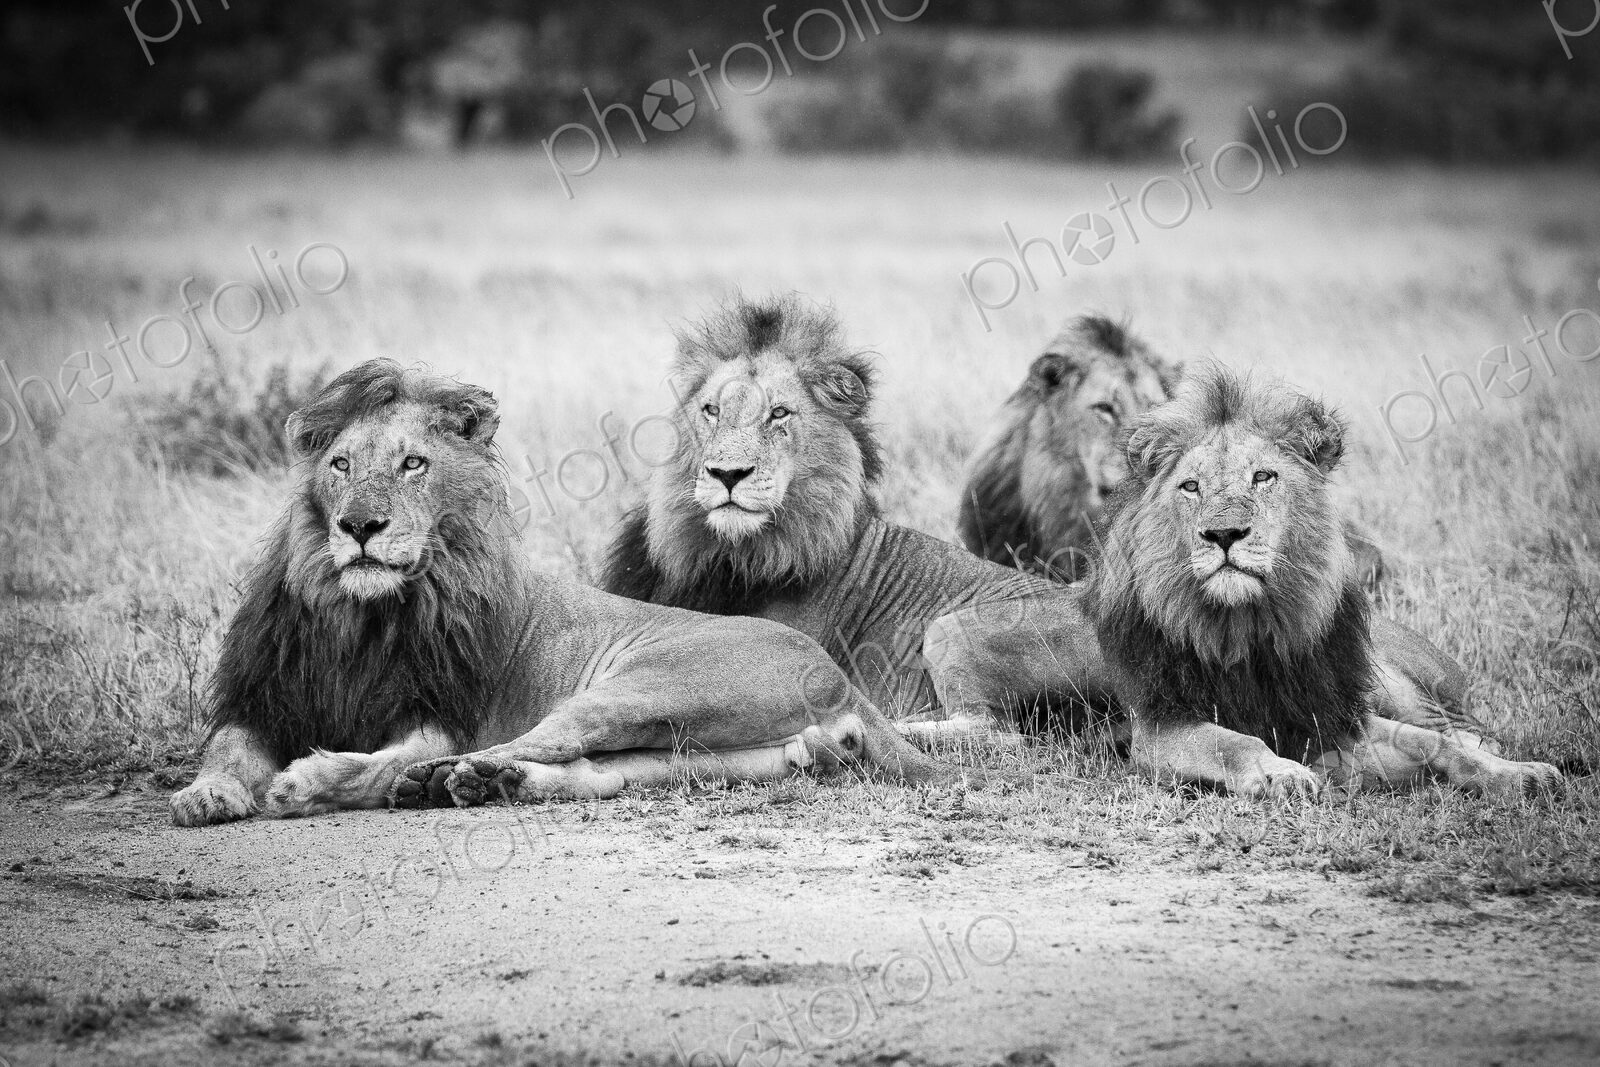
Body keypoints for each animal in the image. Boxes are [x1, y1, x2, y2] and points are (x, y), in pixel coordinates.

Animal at [169, 360, 961, 826]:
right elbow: (227, 750)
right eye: (339, 464)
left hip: (644, 687)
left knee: (530, 741)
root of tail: (837, 676)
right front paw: (205, 794)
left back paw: (427, 780)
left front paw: (304, 781)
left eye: (413, 464)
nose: (360, 525)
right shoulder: (261, 697)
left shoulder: (441, 710)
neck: (359, 614)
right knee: (593, 773)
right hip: (708, 751)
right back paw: (490, 783)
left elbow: (395, 749)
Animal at [1083, 365, 1562, 798]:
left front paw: (1519, 775)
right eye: (1190, 487)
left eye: (1262, 477)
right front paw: (1282, 774)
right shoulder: (1159, 726)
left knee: (1457, 729)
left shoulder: (1331, 717)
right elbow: (1234, 742)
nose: (1224, 534)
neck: (1246, 626)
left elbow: (1433, 744)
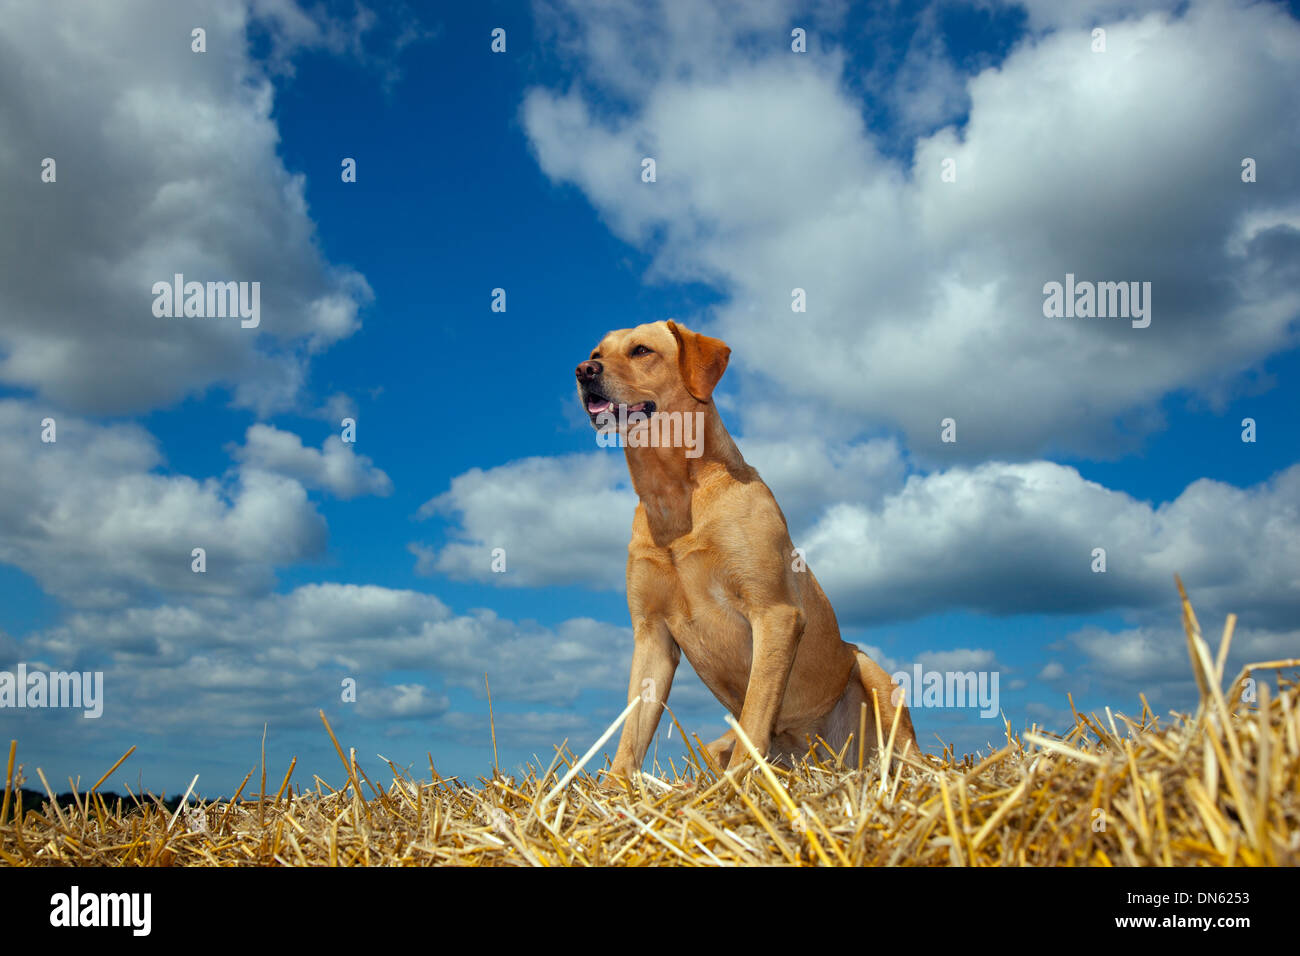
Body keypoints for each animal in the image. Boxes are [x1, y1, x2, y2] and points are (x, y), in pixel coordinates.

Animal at [579, 321, 915, 785]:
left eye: (641, 350)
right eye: (597, 352)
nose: (583, 371)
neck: (673, 496)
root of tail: (822, 760)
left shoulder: (774, 613)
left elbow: (755, 714)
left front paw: (738, 785)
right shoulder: (652, 635)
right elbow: (632, 730)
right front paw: (615, 789)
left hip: (870, 671)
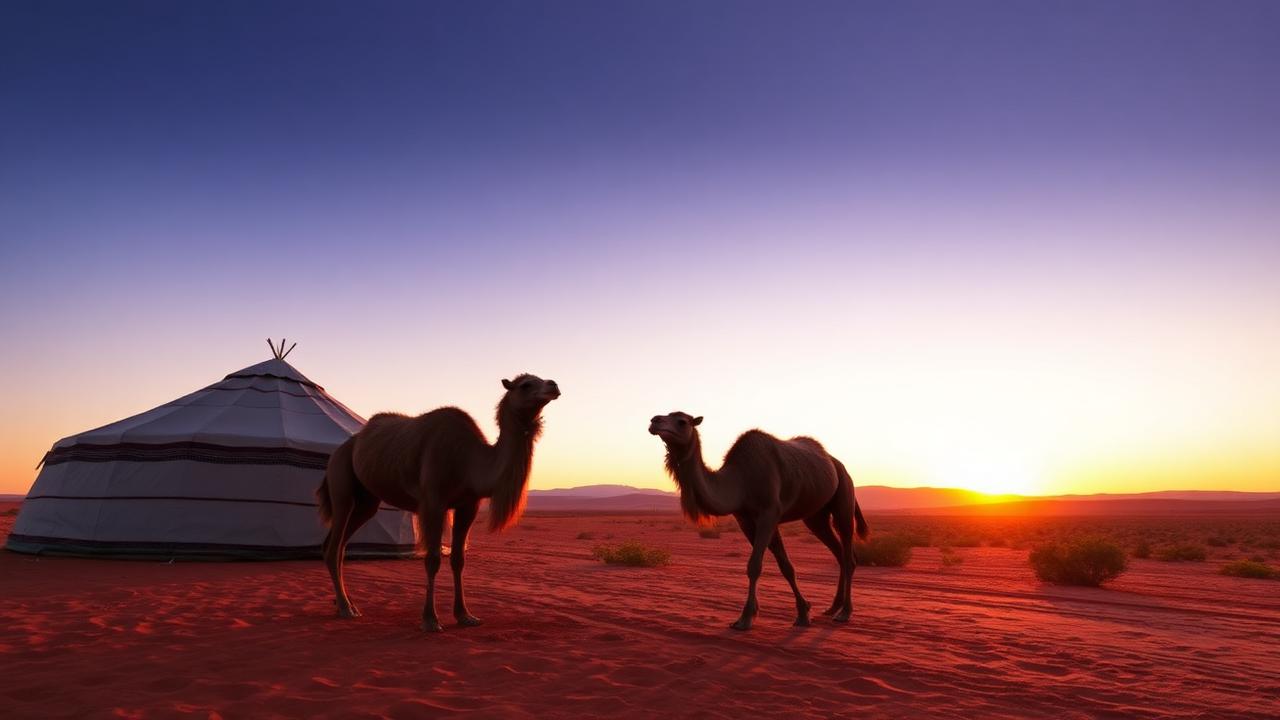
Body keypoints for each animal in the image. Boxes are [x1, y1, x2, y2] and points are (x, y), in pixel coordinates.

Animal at [318, 374, 560, 632]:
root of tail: (344, 447)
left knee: (339, 545)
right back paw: (346, 609)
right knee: (334, 544)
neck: (470, 461)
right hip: (341, 484)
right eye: (525, 385)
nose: (554, 385)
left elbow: (458, 559)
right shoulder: (433, 501)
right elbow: (433, 559)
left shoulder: (468, 506)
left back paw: (346, 604)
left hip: (367, 502)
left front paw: (465, 615)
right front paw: (430, 619)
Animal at [649, 412, 868, 630]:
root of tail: (838, 465)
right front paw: (803, 612)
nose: (654, 421)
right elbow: (785, 565)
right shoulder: (745, 520)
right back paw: (832, 607)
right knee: (838, 552)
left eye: (682, 422)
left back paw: (844, 612)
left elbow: (755, 566)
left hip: (844, 497)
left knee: (848, 554)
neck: (740, 481)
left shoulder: (769, 513)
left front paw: (745, 618)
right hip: (815, 517)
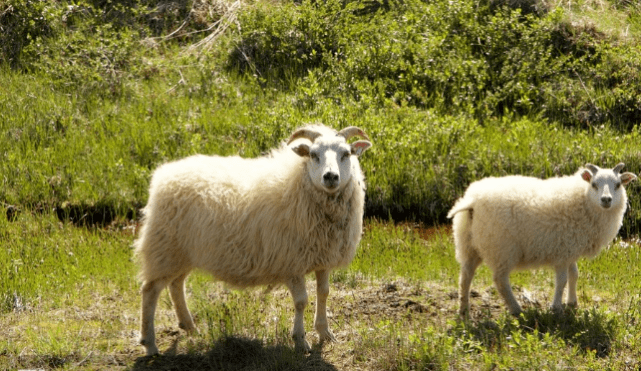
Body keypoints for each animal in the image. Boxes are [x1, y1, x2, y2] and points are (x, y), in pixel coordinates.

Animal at [134, 123, 372, 356]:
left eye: (346, 153)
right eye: (313, 155)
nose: (330, 177)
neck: (299, 183)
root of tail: (164, 175)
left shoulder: (323, 257)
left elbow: (323, 293)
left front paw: (325, 332)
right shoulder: (291, 261)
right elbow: (301, 302)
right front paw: (300, 340)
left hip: (183, 252)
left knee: (176, 284)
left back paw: (189, 326)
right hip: (164, 246)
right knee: (150, 291)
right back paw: (150, 344)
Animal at [444, 164, 636, 318]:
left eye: (618, 185)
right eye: (594, 184)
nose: (606, 200)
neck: (583, 200)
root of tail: (472, 201)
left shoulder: (570, 248)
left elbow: (574, 275)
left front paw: (572, 303)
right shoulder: (562, 251)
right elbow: (562, 280)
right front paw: (557, 308)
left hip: (469, 243)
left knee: (465, 277)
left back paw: (464, 310)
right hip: (501, 247)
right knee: (500, 280)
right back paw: (516, 309)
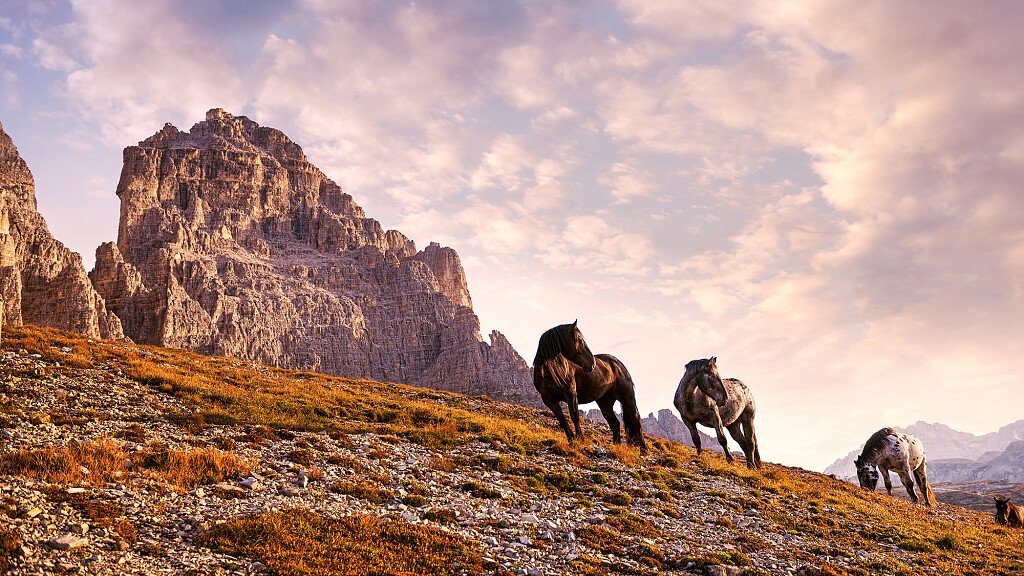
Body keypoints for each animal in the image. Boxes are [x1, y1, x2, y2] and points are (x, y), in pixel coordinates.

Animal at [532, 317, 643, 448]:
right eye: (579, 340)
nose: (593, 363)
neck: (550, 371)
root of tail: (619, 364)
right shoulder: (549, 400)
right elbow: (562, 419)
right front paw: (571, 439)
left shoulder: (570, 393)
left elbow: (574, 415)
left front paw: (580, 439)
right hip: (605, 401)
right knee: (615, 424)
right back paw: (616, 446)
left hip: (627, 398)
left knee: (636, 419)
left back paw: (643, 448)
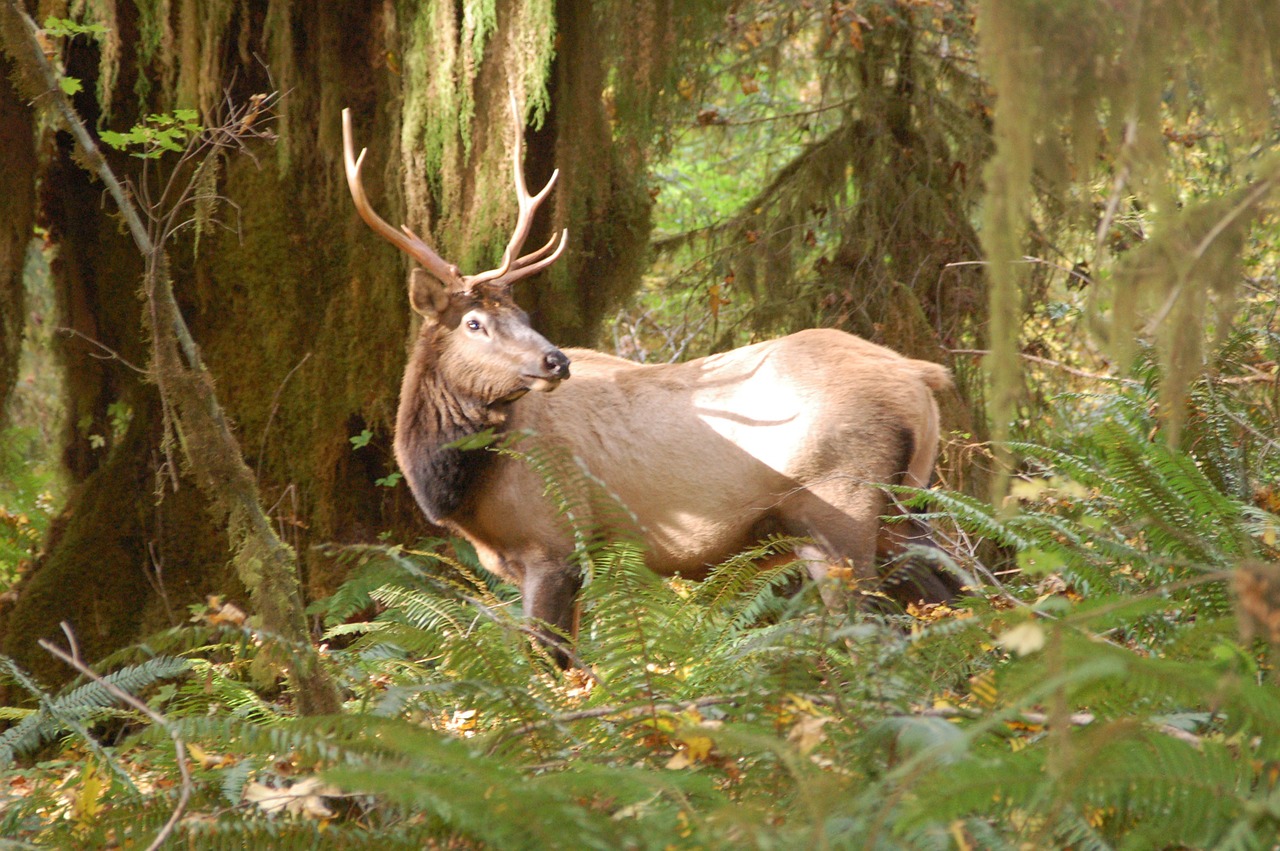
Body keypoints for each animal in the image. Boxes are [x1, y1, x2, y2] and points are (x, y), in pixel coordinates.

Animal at [345, 97, 957, 655]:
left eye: (521, 316)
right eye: (475, 322)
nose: (556, 360)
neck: (459, 487)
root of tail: (920, 377)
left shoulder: (554, 543)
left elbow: (551, 667)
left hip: (842, 508)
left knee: (879, 626)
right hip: (909, 505)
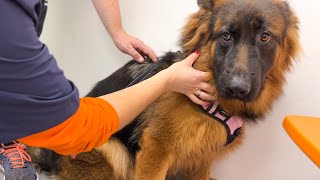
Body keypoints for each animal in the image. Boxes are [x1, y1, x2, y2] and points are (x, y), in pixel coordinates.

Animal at [29, 0, 300, 179]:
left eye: (265, 37)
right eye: (225, 36)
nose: (237, 88)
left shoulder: (201, 159)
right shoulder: (156, 149)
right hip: (112, 149)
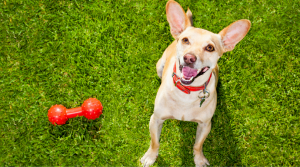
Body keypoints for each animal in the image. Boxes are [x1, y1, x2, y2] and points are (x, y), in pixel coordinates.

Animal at [141, 0, 251, 166]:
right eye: (186, 40)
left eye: (210, 47)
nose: (189, 58)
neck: (187, 92)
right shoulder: (156, 119)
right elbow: (155, 142)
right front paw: (150, 156)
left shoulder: (205, 124)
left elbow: (198, 145)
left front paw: (199, 159)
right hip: (159, 66)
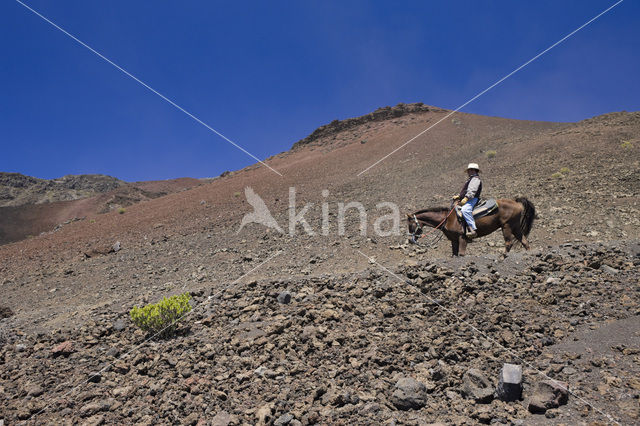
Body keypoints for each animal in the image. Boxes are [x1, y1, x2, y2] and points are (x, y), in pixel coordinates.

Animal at [408, 197, 536, 255]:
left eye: (410, 224)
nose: (410, 240)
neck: (447, 218)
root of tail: (517, 202)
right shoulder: (454, 240)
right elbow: (455, 254)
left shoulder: (462, 238)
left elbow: (461, 254)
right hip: (516, 227)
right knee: (525, 241)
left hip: (507, 226)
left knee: (509, 243)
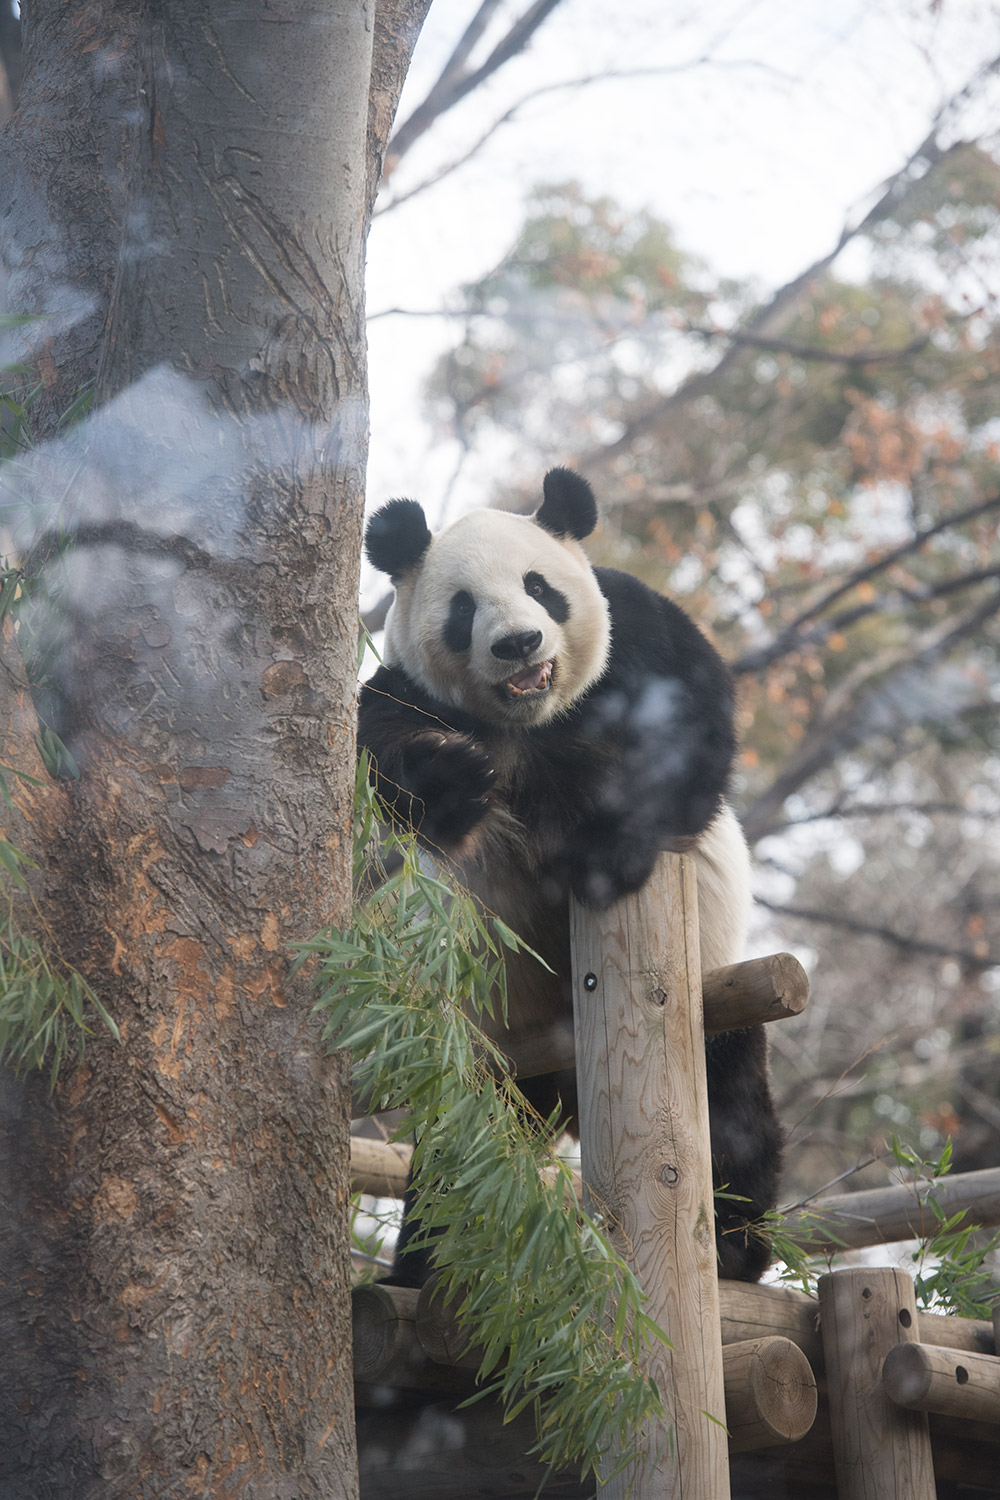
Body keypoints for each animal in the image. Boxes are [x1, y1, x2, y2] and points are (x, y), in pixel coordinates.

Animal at [359, 465, 779, 1278]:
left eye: (540, 586)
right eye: (464, 608)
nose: (519, 642)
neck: (528, 724)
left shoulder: (636, 635)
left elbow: (691, 726)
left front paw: (606, 854)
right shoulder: (406, 691)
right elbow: (379, 761)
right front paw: (458, 780)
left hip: (718, 986)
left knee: (734, 1108)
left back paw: (735, 1249)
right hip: (492, 1053)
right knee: (465, 1155)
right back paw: (427, 1266)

────────────────

**To do**
Using the entries shown above, reproduce verbatim the lines from the line bearing "right back paw: (150, 344)" to the line bearing "right back paw: (516, 309)", inclusive.

**Response**
right back paw: (150, 344)
Animal at [444, 164, 636, 318]:
left eye: (618, 185)
right eye: (594, 184)
nose: (606, 200)
neck: (583, 200)
root of tail: (472, 201)
left shoulder: (570, 248)
left elbow: (574, 275)
left front paw: (572, 303)
right shoulder: (562, 251)
right elbow: (562, 280)
right front paw: (557, 308)
left hip: (469, 243)
left knee: (465, 277)
left back paw: (464, 310)
right hip: (501, 247)
right knee: (500, 280)
right back paw: (516, 309)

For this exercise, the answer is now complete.